▶ [TASK DETAILS] The reply must repeat each entry exactly and contain no pictures.

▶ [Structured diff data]
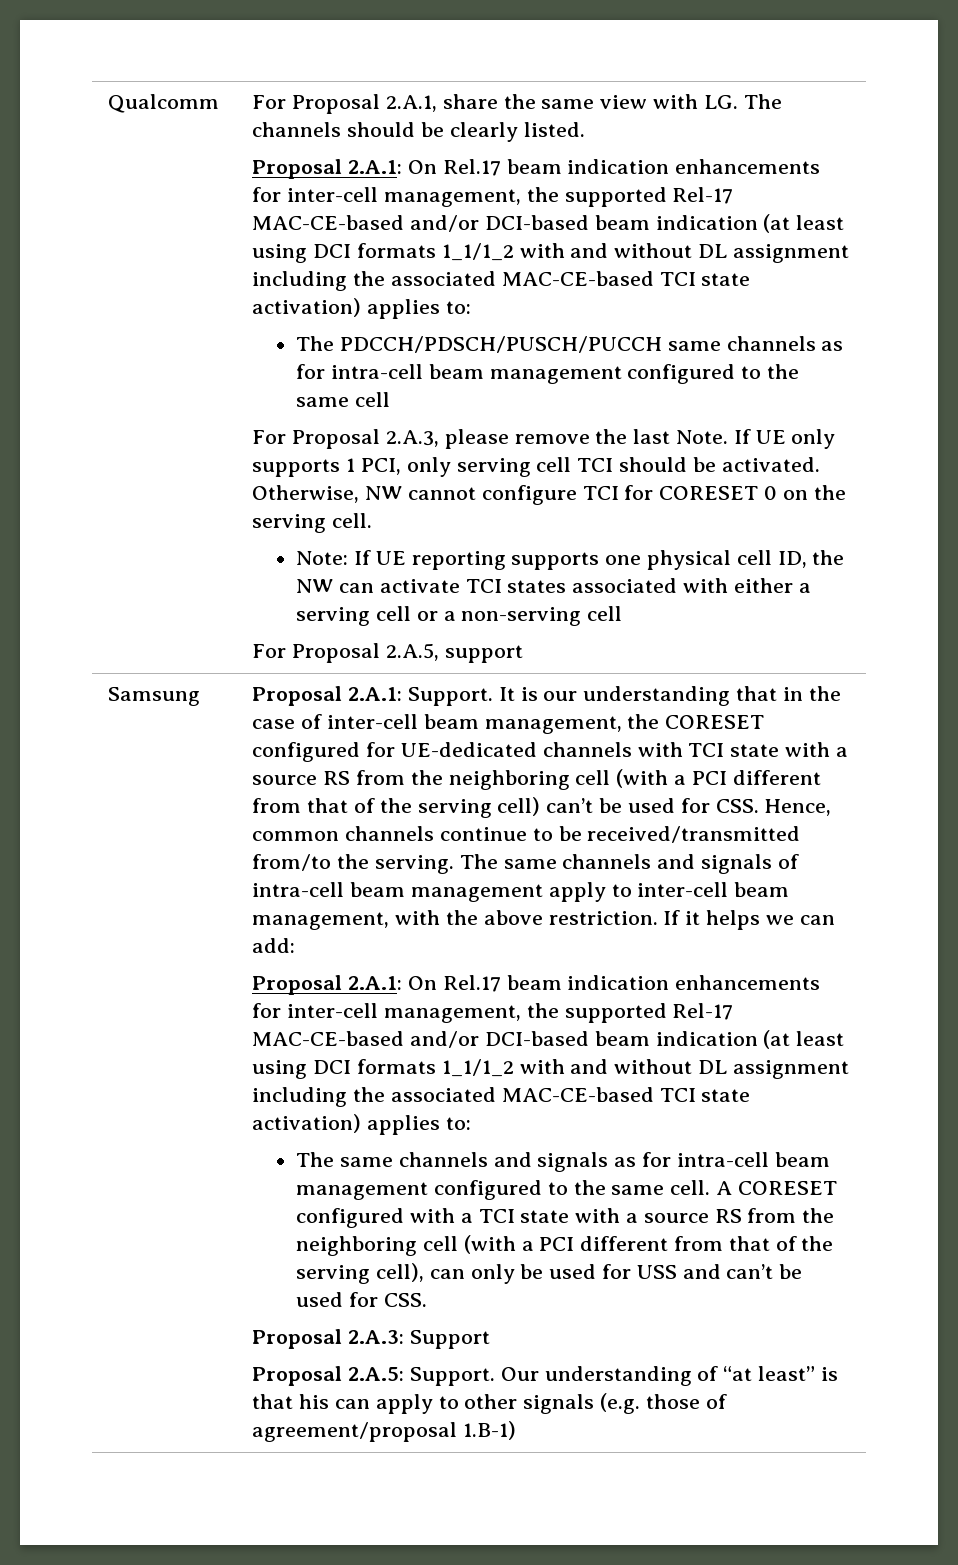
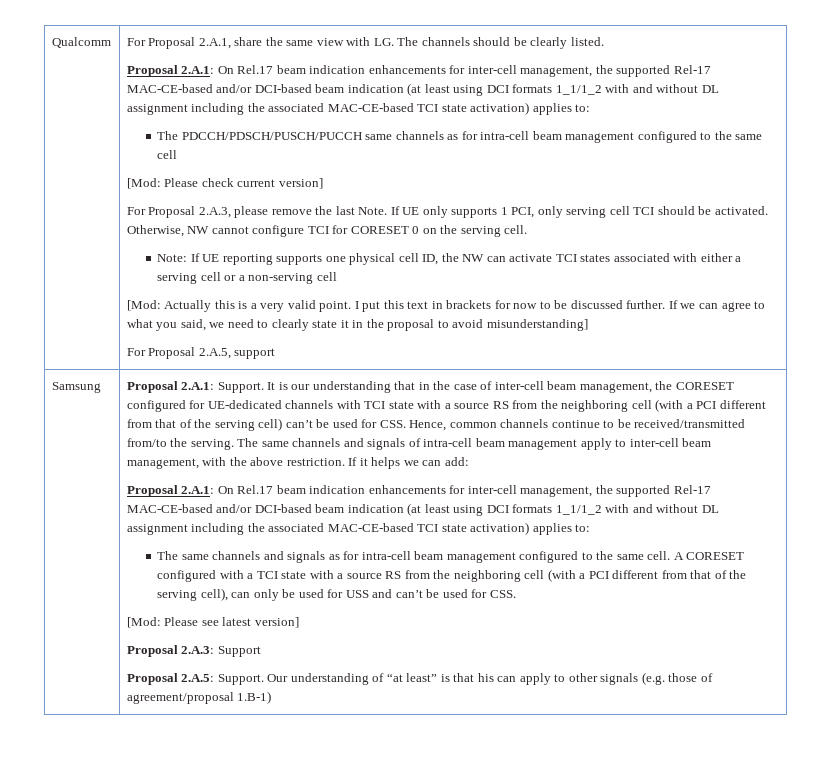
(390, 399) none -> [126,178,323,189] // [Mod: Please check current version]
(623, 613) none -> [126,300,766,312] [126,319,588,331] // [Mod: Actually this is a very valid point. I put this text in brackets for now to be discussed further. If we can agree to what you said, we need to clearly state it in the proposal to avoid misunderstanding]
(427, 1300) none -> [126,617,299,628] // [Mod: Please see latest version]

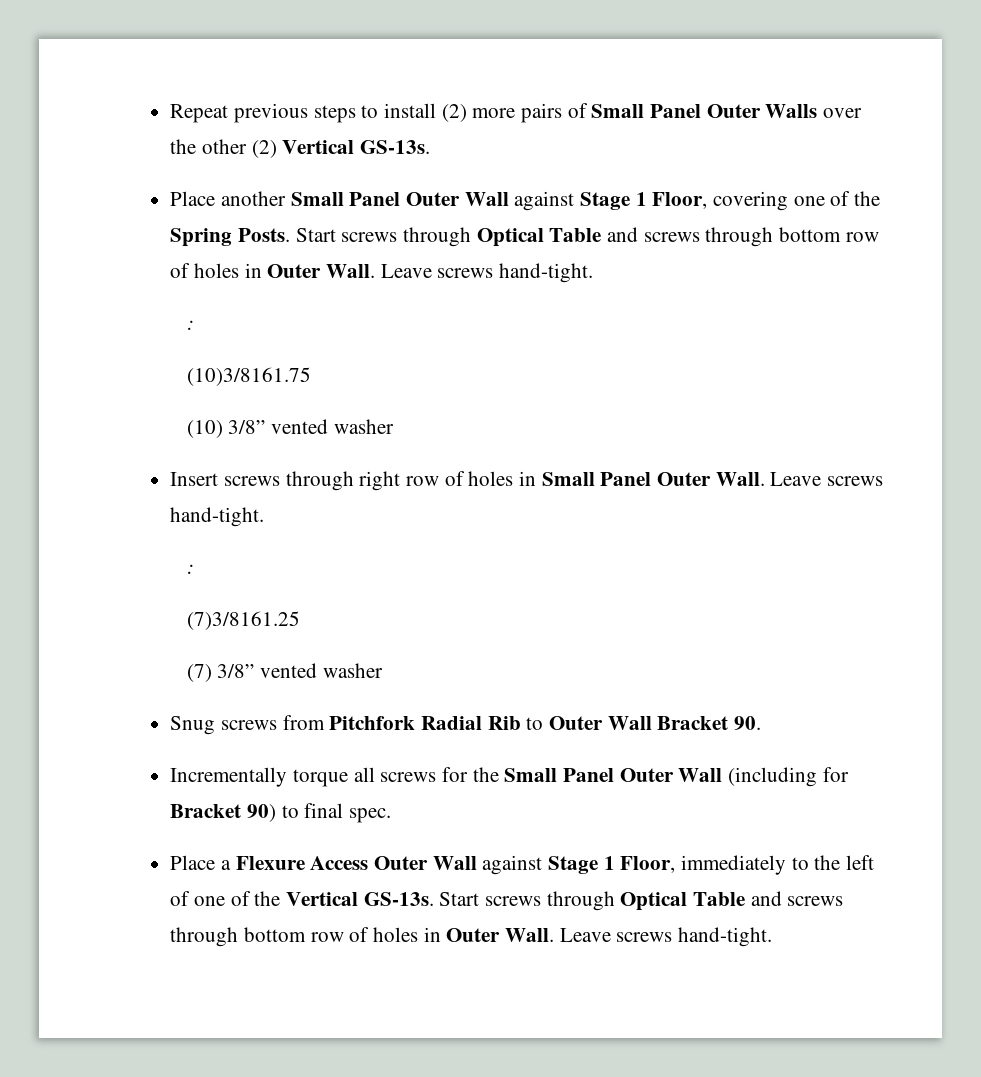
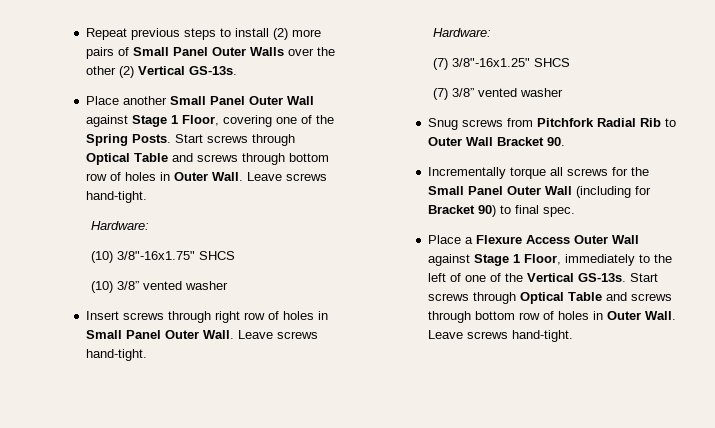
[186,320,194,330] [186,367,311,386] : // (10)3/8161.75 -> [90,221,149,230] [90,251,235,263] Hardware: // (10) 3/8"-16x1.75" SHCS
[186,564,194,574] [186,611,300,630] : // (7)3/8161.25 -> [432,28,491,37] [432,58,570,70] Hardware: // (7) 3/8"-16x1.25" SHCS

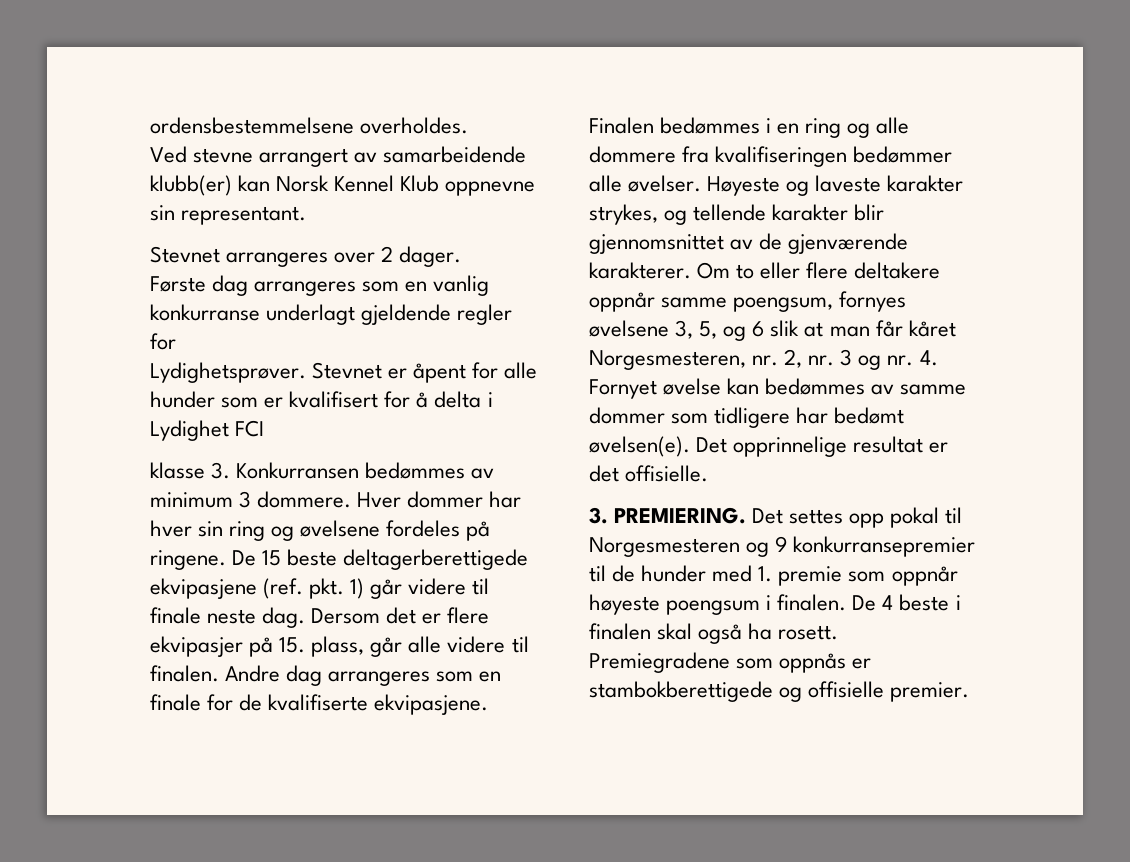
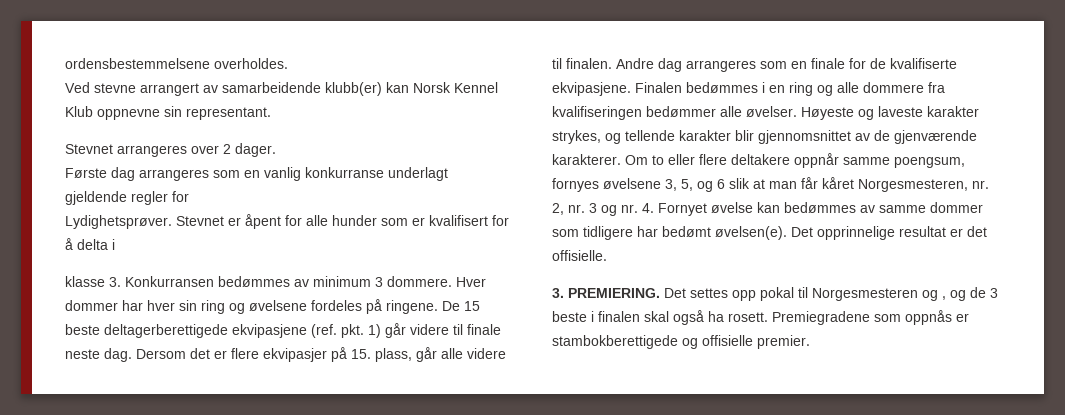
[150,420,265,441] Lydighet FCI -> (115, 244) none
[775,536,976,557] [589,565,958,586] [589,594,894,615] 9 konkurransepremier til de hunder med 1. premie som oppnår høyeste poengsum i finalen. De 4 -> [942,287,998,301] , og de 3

▶ [REPLY]
(390, 399) none -> [126,178,323,189] // [Mod: Please check current version]
(623, 613) none -> [126,300,766,312] [126,319,588,331] // [Mod: Actually this is a very valid point. I put this text in brackets for now to be discussed further. If we can agree to what you said, we need to clearly state it in the proposal to avoid misunderstanding]
(427, 1300) none -> [126,617,299,628] // [Mod: Please see latest version]

[186,320,194,330] [186,367,311,386] : // (10)3/8161.75 -> [90,221,149,230] [90,251,235,263] Hardware: // (10) 3/8"-16x1.75" SHCS
[186,564,194,574] [186,611,300,630] : // (7)3/8161.25 -> [432,28,491,37] [432,58,570,70] Hardware: // (7) 3/8"-16x1.25" SHCS

[150,420,265,441] Lydighet FCI -> (115, 244) none
[775,536,976,557] [589,565,958,586] [589,594,894,615] 9 konkurransepremier til de hunder med 1. premie som oppnår høyeste poengsum i finalen. De 4 -> [942,287,998,301] , og de 3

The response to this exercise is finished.